SOURCE RECORDS below:

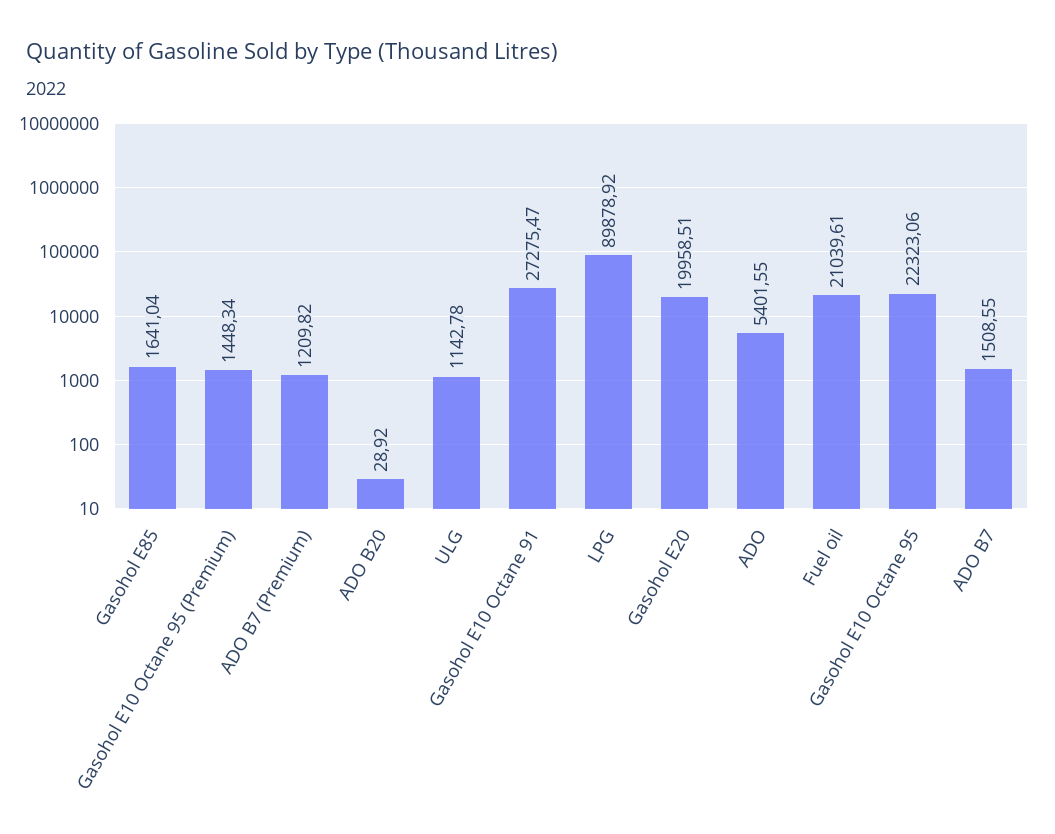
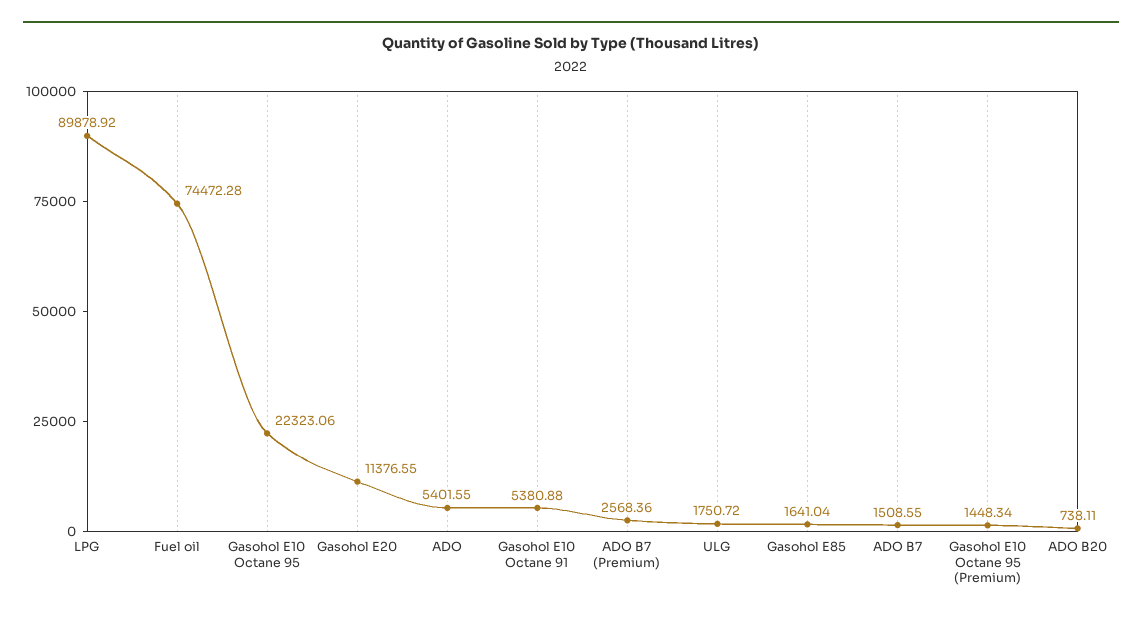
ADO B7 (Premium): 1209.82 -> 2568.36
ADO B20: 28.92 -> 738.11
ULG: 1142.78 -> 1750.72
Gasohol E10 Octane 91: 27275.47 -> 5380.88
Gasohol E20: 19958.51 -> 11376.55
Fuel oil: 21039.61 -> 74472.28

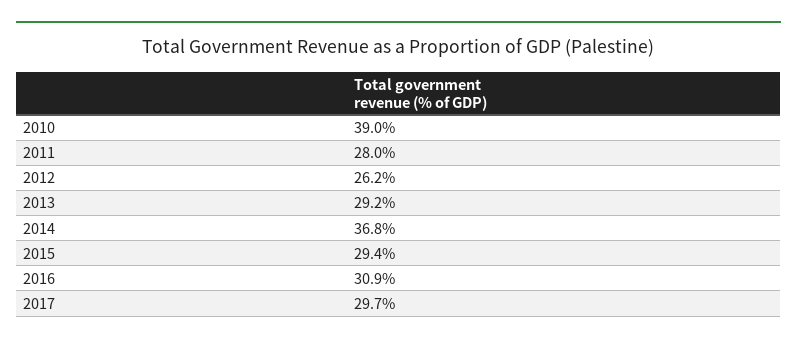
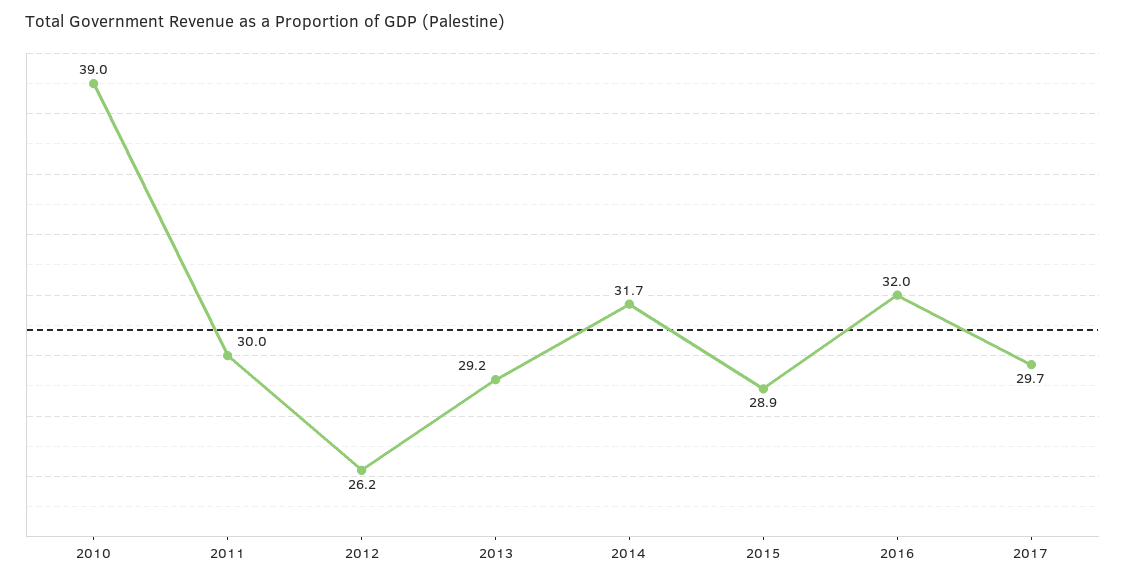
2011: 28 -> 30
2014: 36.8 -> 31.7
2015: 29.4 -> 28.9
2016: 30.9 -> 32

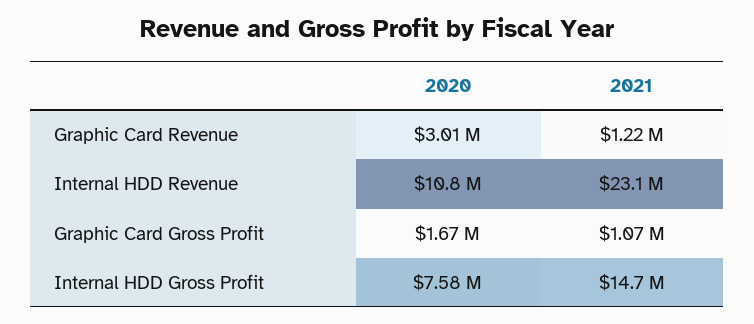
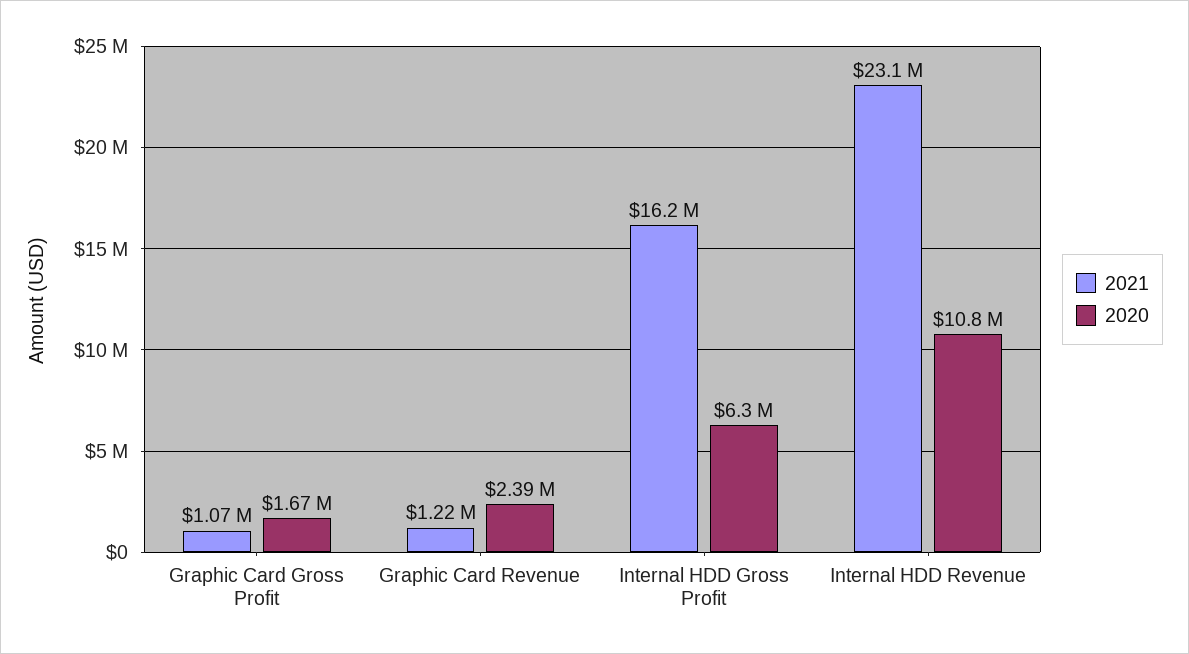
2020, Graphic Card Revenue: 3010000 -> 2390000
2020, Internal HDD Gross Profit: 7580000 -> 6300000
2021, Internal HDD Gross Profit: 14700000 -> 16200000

End of SOURCE RECORDS.
SOURCE RECORDS below:

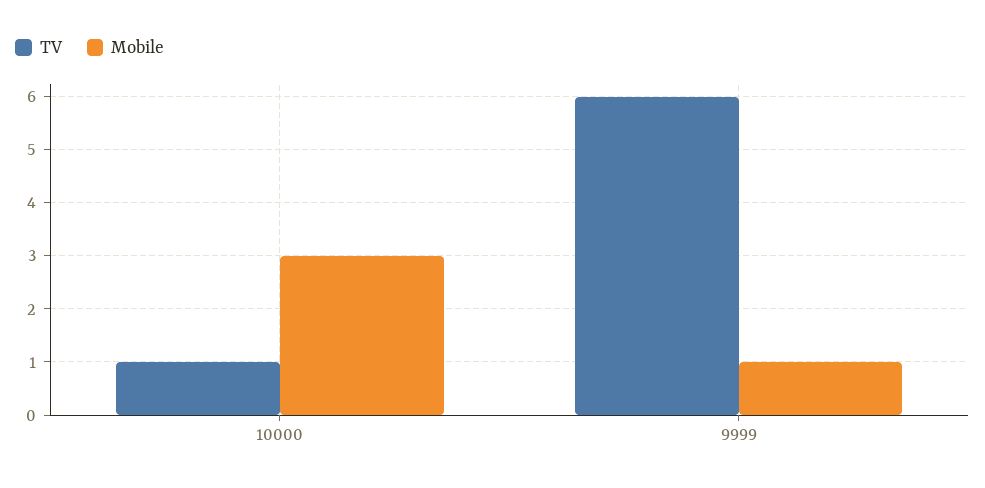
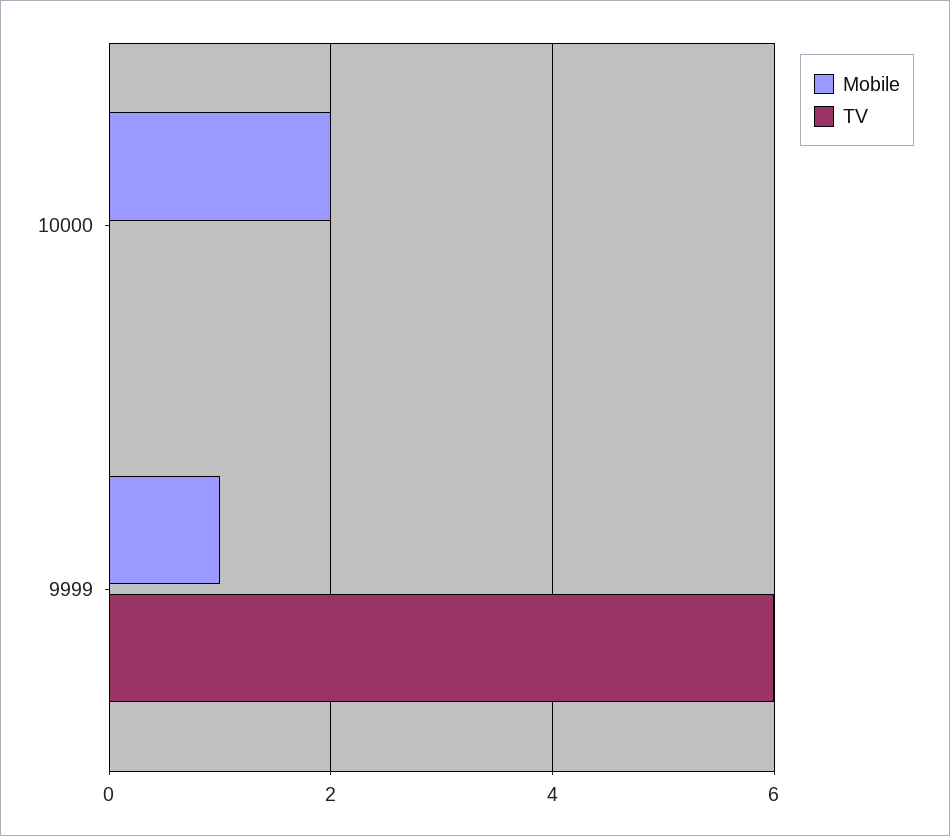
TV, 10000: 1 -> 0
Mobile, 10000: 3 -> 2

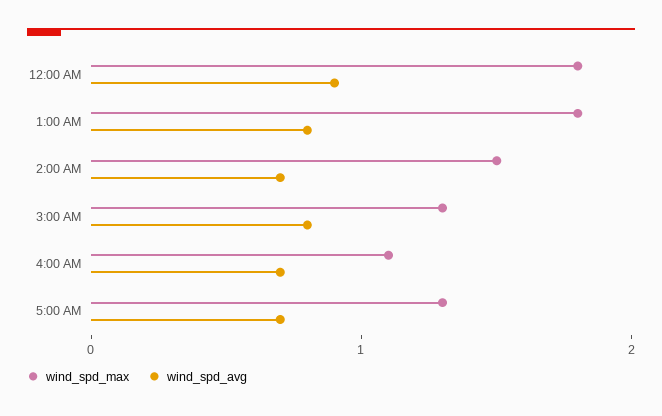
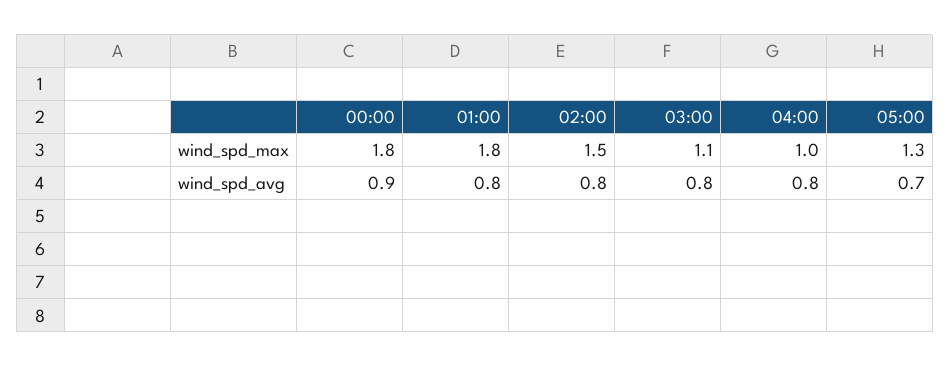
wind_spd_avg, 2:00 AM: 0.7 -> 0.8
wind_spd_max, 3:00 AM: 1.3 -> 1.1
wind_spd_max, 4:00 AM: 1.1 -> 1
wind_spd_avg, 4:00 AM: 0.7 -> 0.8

End of SOURCE RECORDS.

WORK REQUIRED =>
Extract the part of the records that opens with the line containing "2011: 28 -> 30" and closes with the line containing "2021, Internal HDD". Take only those lines, exactly, and no pictures.

EXERCISE RESULT =>
2011: 28 -> 30
2014: 36.8 -> 31.7
2015: 29.4 -> 28.9
2016: 30.9 -> 32

2020, Graphic Card Revenue: 3010000 -> 2390000
2020, Internal HDD Gross Profit: 7580000 -> 6300000
2021, Internal HDD Gross Profit: 14700000 -> 16200000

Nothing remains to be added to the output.